A search of records at the Office of the Registrar General showed that FTX, Bankman-Fried and other company associates spent more than $130 million on real estate in The Bahamas since 2020.

More than $80 million was spent on 18 properties in the luxurious Albany community in western New Providence.

All of the conveyances seen by The Nassau Guardian for FTX Property Holdings were carried out by Clement Maynard & Co.

Sorkin also asked Bankman-Fried, “The Bahamian authorities have now admitted that they ordered the transfer of certain FTX assets to wallets under their control after the US bankruptcy was filed. Did you help them with that? Did you discuss that with them?”

Bankman-Fried said, “So, I can’t discuss specifics.

“I will note that prior to Chapter 11 being filed, the Bahamian authorities had placed FTX Digital Markets (FDM), the Bahamian entity, which is the primary operating entity of FTX International, under supervision of a JPL [joint provisional liquidator] system in The Bahamas with oversight of the Securities Commission of The Bahamas and were to my knowledge taking actions to protect FDM’s clients and customers there.”

On November 10, the SCB froze FDM’s assets and applied to the Supreme Court to have the company put into liquidation and the appointment of joint provisional liquidators.

Bankman-Fried, 30, who said he is down to one working credit card and about $100,000 in his bank account, said he is still in The Bahamas.

Asked if he feels he can’t leave the country, Bankman-Fried said, “No.

“I’m in The Bahamas and I have been in The Bahamas for the last year.
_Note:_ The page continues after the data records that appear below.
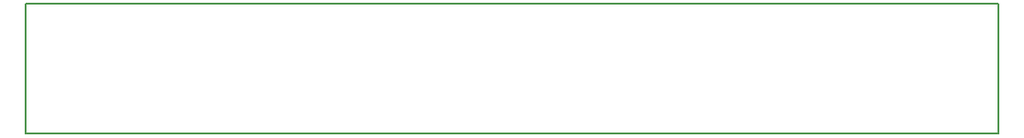
<source format=gm1>
%TF.GenerationSoftware,KiCad,Pcbnew,(5.1.6-0-10_14)*%
%TF.CreationDate,2020-06-29T16:19:24+02:00*%
%TF.ProjectId,rev0,72657630-2e6b-4696-9361-645f70636258,rev?*%
%TF.SameCoordinates,Original*%
%TF.FileFunction,Profile,NP*%
%FSLAX46Y46*%
G04 Gerber Fmt 4.6, Leading zero omitted, Abs format (unit mm)*
G04 Created by KiCad (PCBNEW (5.1.6-0-10_14)) date 2020-06-29 16:19:24*
%MOMM*%
%LPD*%
G01*
G04 APERTURE LIST*
%TA.AperFunction,Profile*%
%ADD10C,0.200000*%
%TD*%
G04 APERTURE END LIST*
D10*
X192870000Y-82423000D02*
X192870000Y-92423000D01*
X192870000Y-80423000D02*
X102869998Y-80423000D01*
X192870000Y-82423000D02*
X192870000Y-80423000D01*
X102870000Y-88423000D02*
X102870000Y-82423000D01*
X192870000Y-88423000D02*
X192870000Y-82423000D01*
X102870000Y-92423000D02*
X102870000Y-82423000D01*
X102869998Y-80423000D02*
X102870000Y-82423000D01*
X192880000Y-92440000D02*
X102880000Y-92440000D01*
M02*

</source>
“I’ve been running FTX from The Bahamas. I’ve been running FDM, our primary operating entity down here, with Bahamian regulators and others in contact. Right now, I’m looking to be helpful with any of the global entities that would want my help.”

FTX, which has over 100 companies in over 20 countries, collapsed following a “run on the bank”.

Binance CEO Changpeng Zhao, who heads the world’s largest crypto exchange, tweeted earlier last month that he was pulling out of FTX due to recent revelations that came to light.

Questions began circulating in early November over whether FTX improperly used customer funds to prop up Alameda Research, a hedge fund owned by Bankman-Fried.

Bankman-Fried said that he did not “knowingly” co-mingle funds between FTX and Alameda.

Officials said the impact of Zhao’s announcement was swift and more than $5 billion of withdrawal requests were made to FTX.

FTX was unable to process the requests because it did not have the money.

Officials have said in court documents that there is evidence of fraud and mismanagement at FTX. FTX has over 100 companies in over 20 countries.

It lost between $10 billion and $50 billion, court documents show.

Bankman-Fried also said yesterday that as far as he knows, FTX’s US entities are solvent and can make those customers whole.